5-Year PE Range -6294x~306x

vs. Industry Avg

N/A

Industry PE ~N/A*

EV/EBITDA

19.0x

Enterprise Value Multiple

Investment Risk Disclosure

Financial & Operational Risks: The company's financials show inconsistent profitability, with a recent quarterly net loss of -$47.8M despite a healthy 55.32% gross margin, indicating vulnerability to large non-operating charges. While the balance sheet is manageable with a debt-to-equity of 0.887, the recent $600M debt repayment and -$399.5M acquisition spend highlight aggressive capital allocation that could pressure liquidity if free cash flow generation (TTM $78.7M) does not persist. Revenue concentration in the Product segment (86% of total) creates cyclical risk if demand for network test equipment slows, especially after the recent 36.37% YoY surge which sets a high bar for future comparisons.

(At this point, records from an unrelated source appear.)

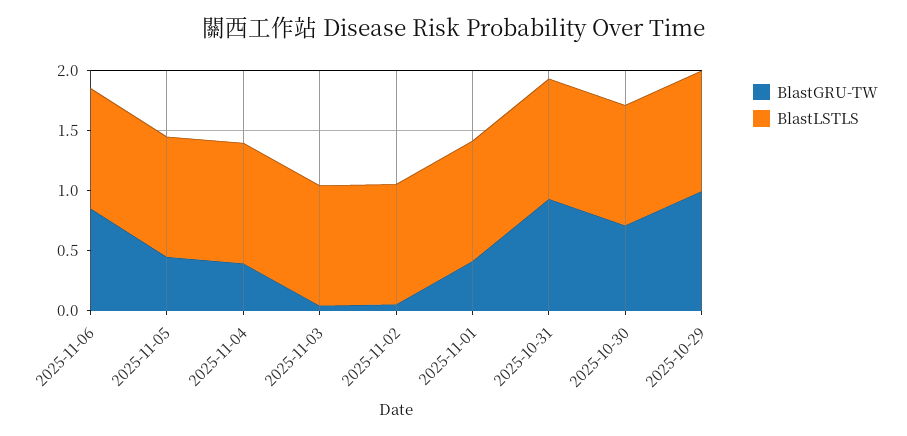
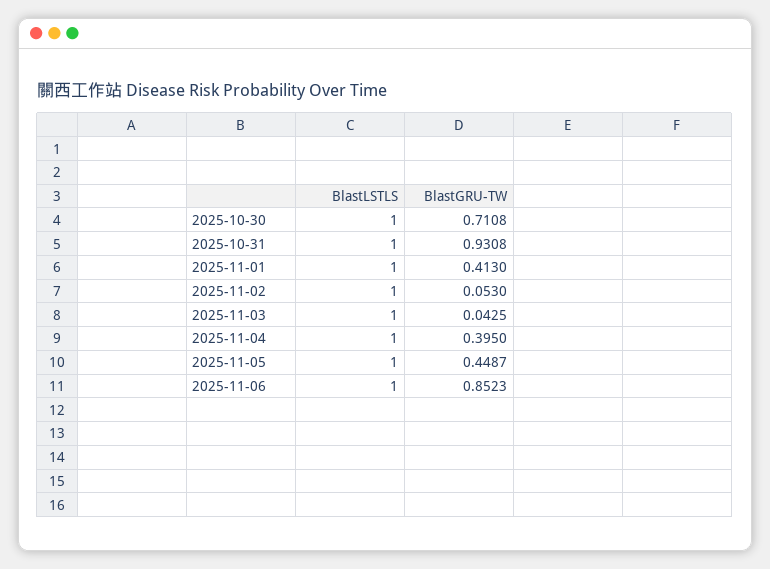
  {
    "BlastGRU-TW": {
      "2025-11-06": 0.8523,
      "2025-11-05": 0.4487,
      "2025-11-04": 0.395,
      "2025-11-03": 0.0425,
      "2025-11-02": 0.053,
      "2025-11-01": 0.413,
      "2025-10-31": 0.9308,
-     "2025-10-30": 0.7108,
+     "2025-10-30": 0.7108
-     "2025-10-29": 1
    },
    "BlastLSTLS": {
      "2025-11-06": 1,
      "2025-11-05": 1,
      "2025-11-04": 1,
      "2025-11-03": 1,
      "2025-11-02": 1,
      "2025-11-01": 1,
      "2025-10-31": 1,
-     "2025-10-30": 1,
+     "2025-10-30": 1
-     "2025-10-29": 1
    }
  }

Market & Competitive Risks: The primary market risk is severe valuation compression. The stock trades at an EV/Sales of 9.04, a premium multiple that is highly sensitive to growth expectations. A deceleration in the AI infrastructure spending narrative or a broader sector rotation away from speculative growth could trigger a rapid de-rating. The stock's beta of 0.861 understates its recent volatility, as it has shown extreme sensitivity to thematic news. Competitive disruption from larger network equipment vendors or software-based testing solutions could pressure its niche hardware position and margins over time.

Worst-Case Scenario: The worst-case scenario involves a simultaneous failure of the AI growth narrative and a broad market correction, triggering a violent mean reversion in the stock's valuation. This could unfold as a Q3 earnings miss on slowing order growth, leading to analyst downgrades and a loss of momentum investor interest. The stock could then cascade down through technical support levels, retracing a significant portion of its parabolic gains. A realistic downside target aligns with the stock's pre-breakout consolidation zone around $30-$35, representing a potential loss of -27% to -37% from the current price of $47.75. A more severe bear case could see a test of the 52-week low of $8.10 (-83%), though this is less probable without a fundamental business collapse.